Each and every individual at your organisation has the power to influence recognition. But those that lead teams — your managers — arguably wield the greatest influence. I’ve spent years training teams of all sizes, from all industries on how to incorporate employee recognition best practices into their day-to-day, and I really believe in the results that manager-led recognition can create. But it doesn’t happen overnight.
As a leader in your organisation, it’s your role (and our job!) to help train managers and others in your business to use recognition strategically for the biggest impact on your business.
Here are five ways you can help get managers on board:
1. Recognise frequently and consistently
Instead of waiting for monthly or annual awards (that often only recognise 5% of your organisation anyway), provide ways to both privately and publicly recognise the daily achievements of individuals within your team.
Whether it’s an eCard that you send whenever someone demonstrates a value, a practice of sharing recognitions at the start of regular meetings, or it’s a seasonal award that’s available for certain times in the year – remind your managers that feedback and recognition are things that people need regularly. It's something they need to build into how they operate and communicate with their team.

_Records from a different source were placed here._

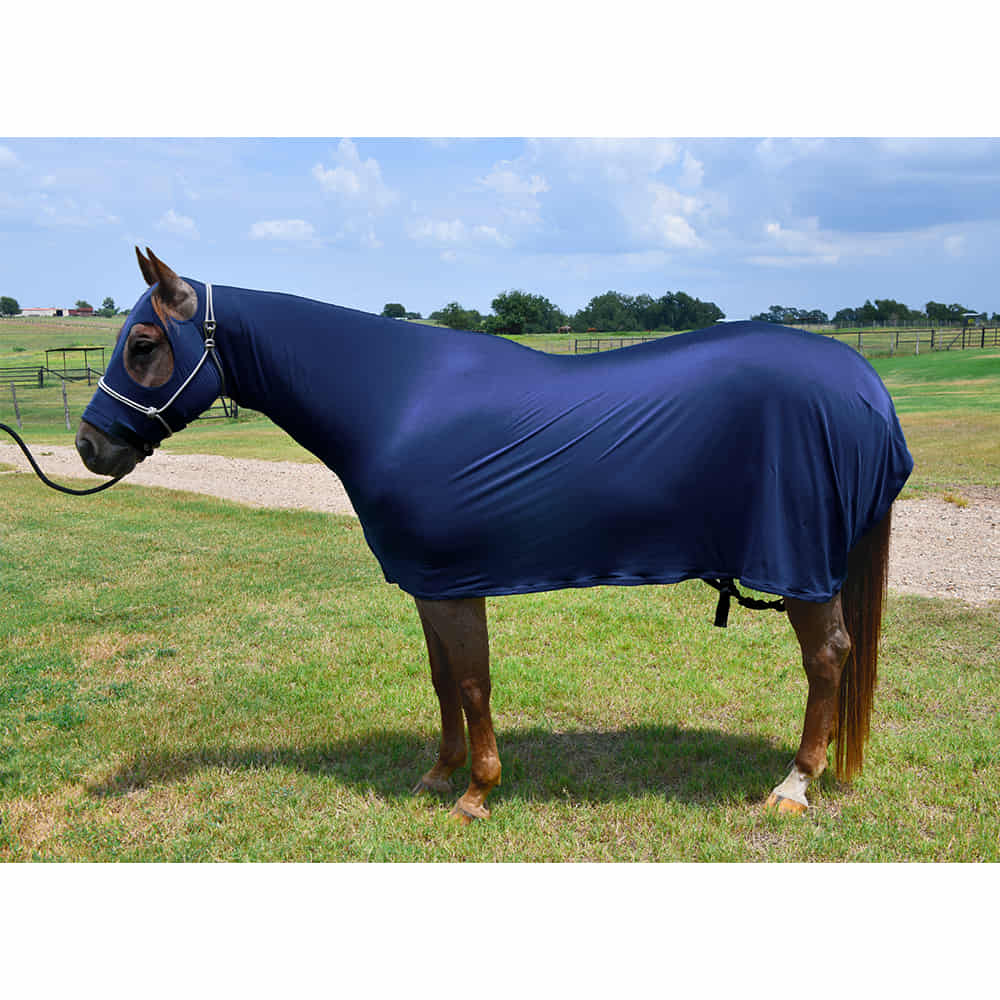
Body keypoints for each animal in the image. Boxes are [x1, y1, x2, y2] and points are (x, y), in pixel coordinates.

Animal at [76, 248, 913, 821]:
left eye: (144, 343)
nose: (88, 446)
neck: (396, 401)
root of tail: (864, 384)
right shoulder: (429, 584)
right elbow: (443, 679)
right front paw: (439, 774)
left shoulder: (456, 585)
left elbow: (474, 681)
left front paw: (477, 793)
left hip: (803, 570)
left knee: (828, 659)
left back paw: (794, 785)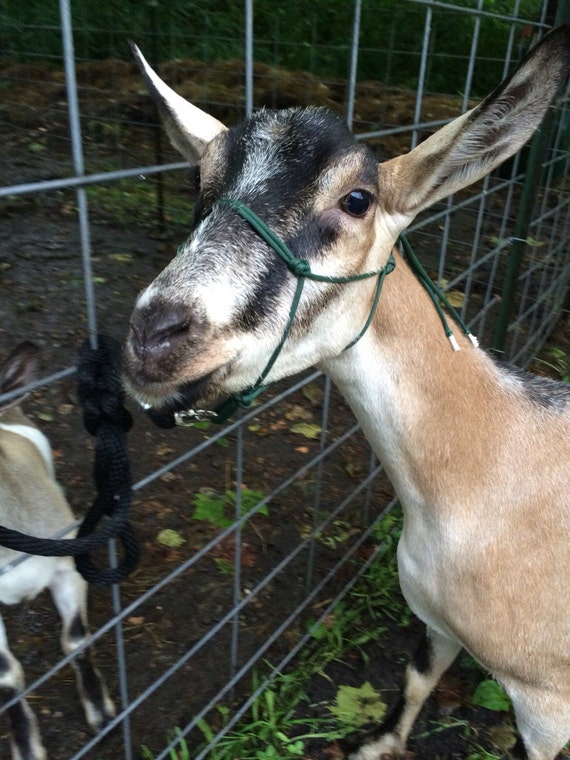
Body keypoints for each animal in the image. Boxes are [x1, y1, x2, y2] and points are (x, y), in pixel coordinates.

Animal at [122, 25, 570, 760]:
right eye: (200, 182)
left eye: (356, 199)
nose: (153, 335)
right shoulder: (436, 620)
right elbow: (416, 679)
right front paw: (377, 746)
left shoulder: (545, 707)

2. Ask employees how they prefer to be recognised and share with managers
While most employees appreciate their contribution being acknowledged in front of a broader audience, not everyone wants their name up in lights. Some people may find being put in the spotlight at a team or company meeting embarrassing, so that type of public recognition can be distracting or at worst, a demotivator at work.
So what’s a manager to do? Work with what your team needs, of course.

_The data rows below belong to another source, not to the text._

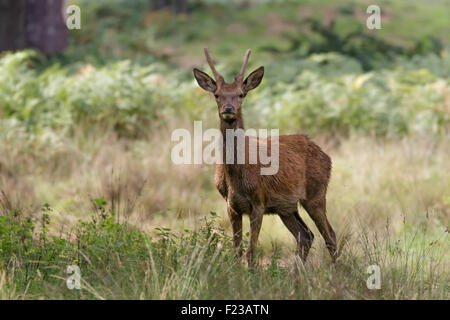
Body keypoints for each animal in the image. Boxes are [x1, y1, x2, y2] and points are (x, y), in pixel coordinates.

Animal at [193, 48, 338, 268]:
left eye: (241, 94)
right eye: (217, 95)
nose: (228, 109)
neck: (237, 179)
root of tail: (326, 156)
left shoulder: (258, 201)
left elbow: (250, 253)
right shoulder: (231, 205)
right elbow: (236, 251)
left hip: (316, 193)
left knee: (330, 235)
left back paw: (339, 271)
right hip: (286, 207)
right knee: (306, 235)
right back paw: (296, 273)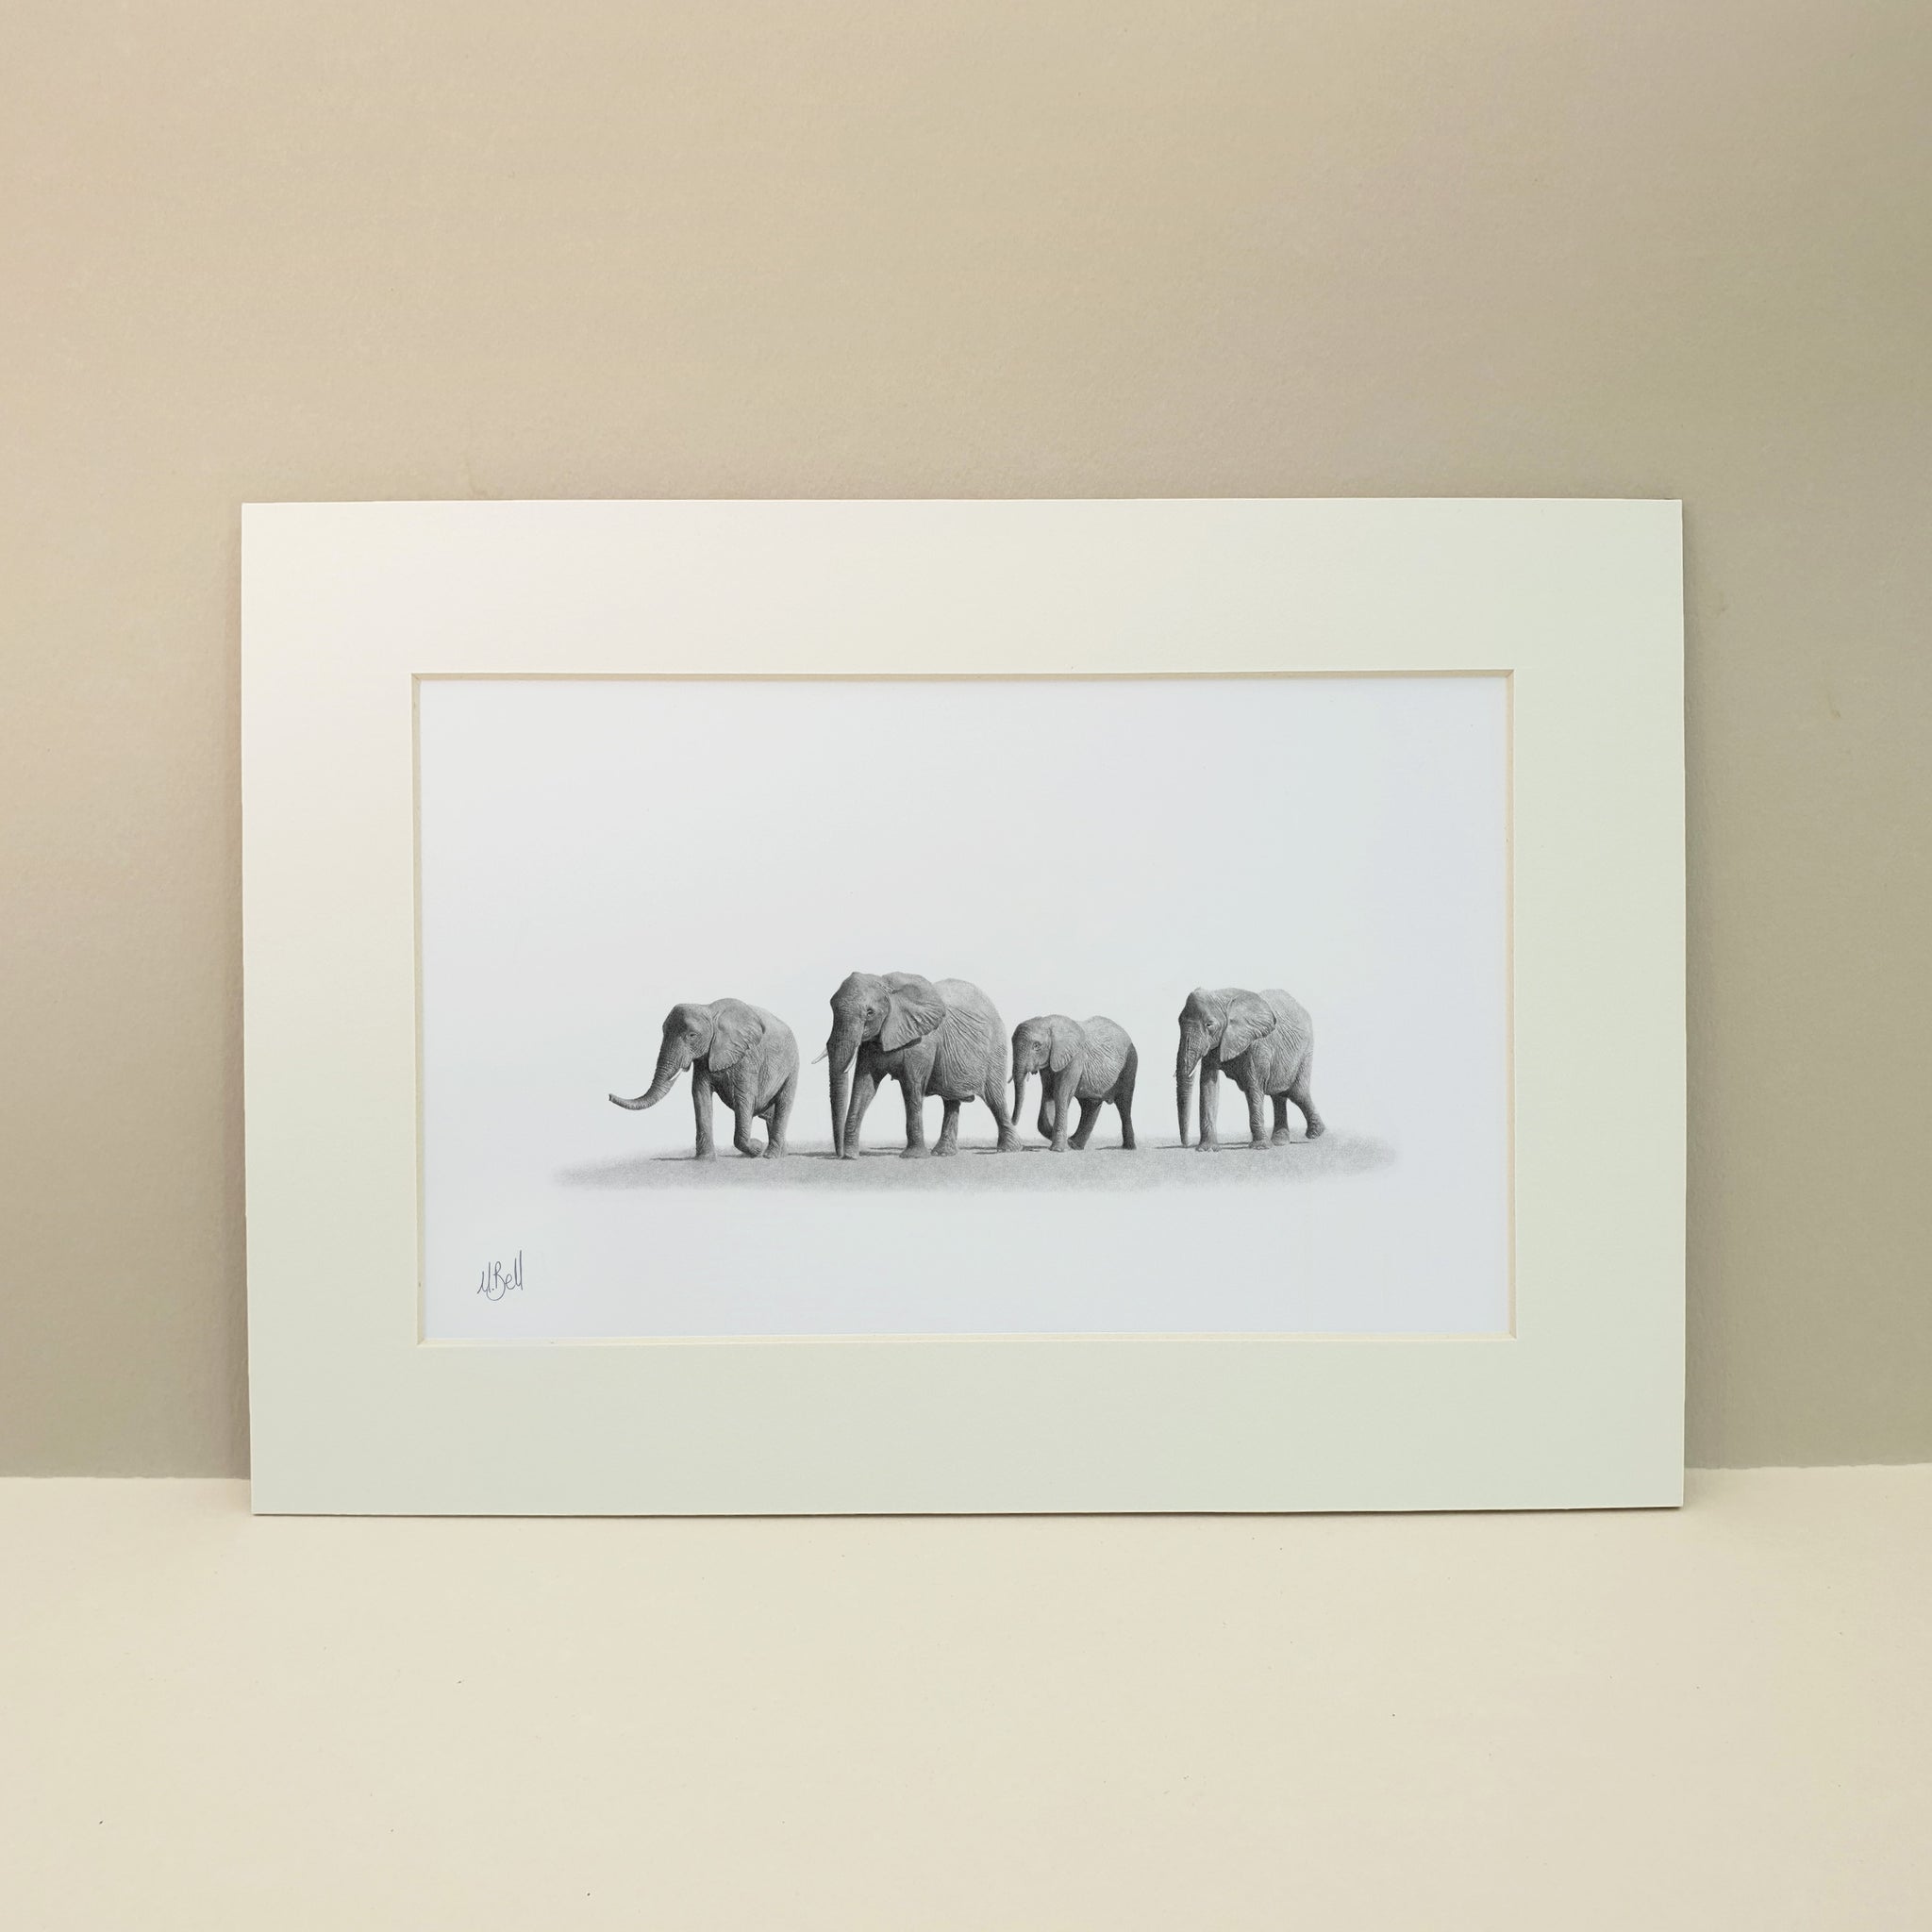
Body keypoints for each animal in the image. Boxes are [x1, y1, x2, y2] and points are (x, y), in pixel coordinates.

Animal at [607, 1004, 795, 1151]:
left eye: (692, 1035)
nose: (608, 1095)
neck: (709, 1011)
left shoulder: (747, 1057)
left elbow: (744, 1098)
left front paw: (757, 1147)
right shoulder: (703, 1060)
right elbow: (699, 1094)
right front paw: (705, 1160)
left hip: (793, 1066)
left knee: (783, 1103)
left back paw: (770, 1155)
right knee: (770, 1114)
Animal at [819, 974, 1020, 1151]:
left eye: (870, 1012)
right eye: (832, 1008)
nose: (839, 1154)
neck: (888, 986)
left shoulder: (922, 1042)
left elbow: (911, 1087)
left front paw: (914, 1156)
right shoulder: (870, 1044)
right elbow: (864, 1086)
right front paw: (852, 1156)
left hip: (996, 1051)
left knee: (995, 1099)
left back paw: (1007, 1149)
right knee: (951, 1101)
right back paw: (943, 1153)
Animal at [1004, 1020, 1136, 1151]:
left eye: (1036, 1045)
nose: (1012, 1121)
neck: (1048, 1022)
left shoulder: (1075, 1058)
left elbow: (1061, 1093)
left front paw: (1059, 1149)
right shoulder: (1050, 1062)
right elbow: (1048, 1093)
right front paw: (1066, 1142)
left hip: (1129, 1067)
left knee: (1124, 1104)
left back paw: (1128, 1148)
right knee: (1090, 1105)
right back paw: (1075, 1145)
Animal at [1166, 989, 1321, 1151]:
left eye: (1209, 1025)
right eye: (1179, 1022)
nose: (1186, 1144)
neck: (1222, 998)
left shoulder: (1257, 1044)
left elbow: (1253, 1087)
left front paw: (1260, 1147)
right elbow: (1208, 1086)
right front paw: (1206, 1149)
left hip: (1305, 1052)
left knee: (1297, 1092)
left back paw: (1314, 1133)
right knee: (1278, 1095)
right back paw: (1280, 1142)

Understand that someone might prefer a private email or note of acknowledgement while their colleague wants to have their name mentioned during a team meeting. The best way to know what will be the most motivating for your team is to simply ask them, and to spend time getting to know the methods of feedback that are most effective for them.
3. Give managers the tools they need
While continuous peer-to-peer recognition is important for creating a great culture from the ground up, never underestimate the value of recognition that comes from the person you report to. Giving managers the ability to give specific eCards or awards at their discretion gives them a powerful tool in their management arsenal, and helps them and employees more easily distinguish between good and great work.
In 2014, Thales’ annual people survey highlighted that employees didn’t think saying “thank you” was part of the Thales culture, with managers, in particular, feeling that they didn’t have the discretion to reward their employees for going the extra mile.
To combat this, Thales put together a project team to implement a robust recognition offering which would link with organisational behaviours and business performance. Here's a peek at its eCards and manager-led recognition tools which we helped them put in place:
Create guidelines and suggestions, and educate managers about how and when to use these specific awards. Don’t worry about overuse unless it actually becomes an issue!
4. Gather ideas from managers
If you’re still struggling to get managers participating in your employee recognition programme, then reach out and find out what it is that they find challenging. One of our clients did this when they were refreshing their recognition programme and found that most of them were nervous that what they were writing in their eCards would be “wrong.”
To help address this, the company redesigned the eCards to improve employee recognition messages, by including words and examples of the different behaviours that employees could use to help them write their recognition.
The number of eCards and award nominations increased as soon as they launched the new designs, and the HR team would share those numbers at the weekly leadership meeting, showing which teams and individuals were most active in the programme. This helped create a sense of excitement and accountability, which continues to improve participation across the company.
5. Remind managers that variety works best
As we’ve seen with the manager/employee gap research, many managers think they’re recognising employees regularly but employees don’t agree. If employees keep hearing the same message sent in the same way, they may stop listening.
There’s no cookie-cutter approach, so the recognition or reward that works for one employee isn’t necessarily going to work for another.
Provide your managers with ideas of low-cost ways they can recognise or reward their employees that are outside the box – sometimes being asked to be involved in a project that will help them develop skills they’ve expressed interest in, or giving them a day off after working long hours to get a project over the line are going to be more effective options than waiting months to nominate them for an annual award.
While there’s no magic wand, these tips can help make recognition front-of-mind for managers who aren’t used to recognising their people. If you have more tips, I’d love to hear from you!